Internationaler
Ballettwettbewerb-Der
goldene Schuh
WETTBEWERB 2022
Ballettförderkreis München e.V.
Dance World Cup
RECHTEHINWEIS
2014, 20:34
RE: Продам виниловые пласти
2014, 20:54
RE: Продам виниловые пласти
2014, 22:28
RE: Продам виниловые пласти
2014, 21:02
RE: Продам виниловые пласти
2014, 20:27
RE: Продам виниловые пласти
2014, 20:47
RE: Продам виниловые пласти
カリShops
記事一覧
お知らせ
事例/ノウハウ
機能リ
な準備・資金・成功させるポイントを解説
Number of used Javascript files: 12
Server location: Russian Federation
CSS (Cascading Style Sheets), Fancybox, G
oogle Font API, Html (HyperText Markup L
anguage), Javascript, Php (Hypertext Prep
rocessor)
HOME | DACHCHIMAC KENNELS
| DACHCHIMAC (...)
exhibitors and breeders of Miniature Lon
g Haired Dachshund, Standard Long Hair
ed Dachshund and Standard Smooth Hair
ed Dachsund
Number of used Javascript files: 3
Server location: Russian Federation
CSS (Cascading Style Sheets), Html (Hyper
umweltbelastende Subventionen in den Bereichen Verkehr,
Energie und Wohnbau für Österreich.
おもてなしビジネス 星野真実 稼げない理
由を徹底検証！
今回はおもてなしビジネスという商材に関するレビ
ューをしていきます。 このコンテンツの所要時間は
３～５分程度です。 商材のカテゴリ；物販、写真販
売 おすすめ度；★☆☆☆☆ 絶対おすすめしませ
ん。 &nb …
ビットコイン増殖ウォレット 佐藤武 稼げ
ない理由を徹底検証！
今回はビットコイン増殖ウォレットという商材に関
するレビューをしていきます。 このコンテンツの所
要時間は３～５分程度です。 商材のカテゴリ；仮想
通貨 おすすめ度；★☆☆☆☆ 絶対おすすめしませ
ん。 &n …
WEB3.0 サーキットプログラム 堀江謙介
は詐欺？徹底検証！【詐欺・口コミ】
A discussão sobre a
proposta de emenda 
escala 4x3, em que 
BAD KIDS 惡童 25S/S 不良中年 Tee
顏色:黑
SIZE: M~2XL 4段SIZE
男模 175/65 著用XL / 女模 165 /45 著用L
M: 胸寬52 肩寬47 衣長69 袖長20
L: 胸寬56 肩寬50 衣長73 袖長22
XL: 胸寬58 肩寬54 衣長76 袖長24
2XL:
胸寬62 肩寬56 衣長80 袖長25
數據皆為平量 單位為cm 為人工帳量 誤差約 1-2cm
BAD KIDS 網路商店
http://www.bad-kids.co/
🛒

· · ·

▶ **Problem statement**: Please update the listing above, putting "Hosting country" wherever "Server location" appears and leaving every other line unchanged.

▶ **Output of the task**:
Internationaler
Ballettwettbewerb-Der
goldene Schuh
WETTBEWERB 2022
Ballettförderkreis München e.V.
Dance World Cup
RECHTEHINWEIS
2014, 20:34
RE: Продам виниловые пласти
2014, 20:54
RE: Продам виниловые пласти
2014, 22:28
RE: Продам виниловые пласти
2014, 21:02
RE: Продам виниловые пласти
2014, 20:27
RE: Продам виниловые пласти
2014, 20:47
RE: Продам виниловые пласти
カリShops
記事一覧
お知らせ
事例/ノウハウ
機能リ
な準備・資金・成功させるポイントを解説
Number of used Javascript files: 12
Hosting country: Russian Federation
CSS (Cascading Style Sheets), Fancybox, G
oogle Font API, Html (HyperText Markup L
anguage), Javascript, Php (Hypertext Prep
rocessor)
HOME | DACHCHIMAC KENNELS
| DACHCHIMAC (...)
exhibitors and breeders of Miniature Lon
g Haired Dachshund, Standard Long Hair
ed Dachshund and Standard Smooth Hair
ed Dachsund
Number of used Javascript files: 3
Hosting country: Russian Federation
CSS (Cascading Style Sheets), Html (Hyper
umweltbelastende Subventionen in den Bereichen Verkehr,
Energie und Wohnbau für Österreich.
おもてなしビジネス 星野真実 稼げない理
由を徹底検証！
今回はおもてなしビジネスという商材に関するレビ
ューをしていきます。 このコンテンツの所要時間は
３～５分程度です。 商材のカテゴリ；物販、写真販
売 おすすめ度；★☆☆☆☆ 絶対おすすめしませ
ん。 &nb …
ビットコイン増殖ウォレット 佐藤武 稼げ
ない理由を徹底検証！
今回はビットコイン増殖ウォレットという商材に関
するレビューをしていきます。 このコンテンツの所
要時間は３～５分程度です。 商材のカテゴリ；仮想
通貨 おすすめ度；★☆☆☆☆ 絶対おすすめしませ
ん。 &n …
WEB3.0 サーキットプログラム 堀江謙介
は詐欺？徹底検証！【詐欺・口コミ】
A discussão sobre a
proposta de emenda 
escala 4x3, em que 
BAD KIDS 惡童 25S/S 不良中年 Tee
顏色:黑
SIZE: M~2XL 4段SIZE
男模 175/65 著用XL / 女模 165 /45 著用L
M: 胸寬52 肩寬47 衣長69 袖長20
L: 胸寬56 肩寬50 衣長73 袖長22
XL: 胸寬58 肩寬54 衣長76 袖長24
2XL:
胸寬62 肩寬56 衣長80 袖長25
數據皆為平量 單位為cm 為人工帳量 誤差約 1-2cm
BAD KIDS 網路商店
http://www.bad-kids.co/
🛒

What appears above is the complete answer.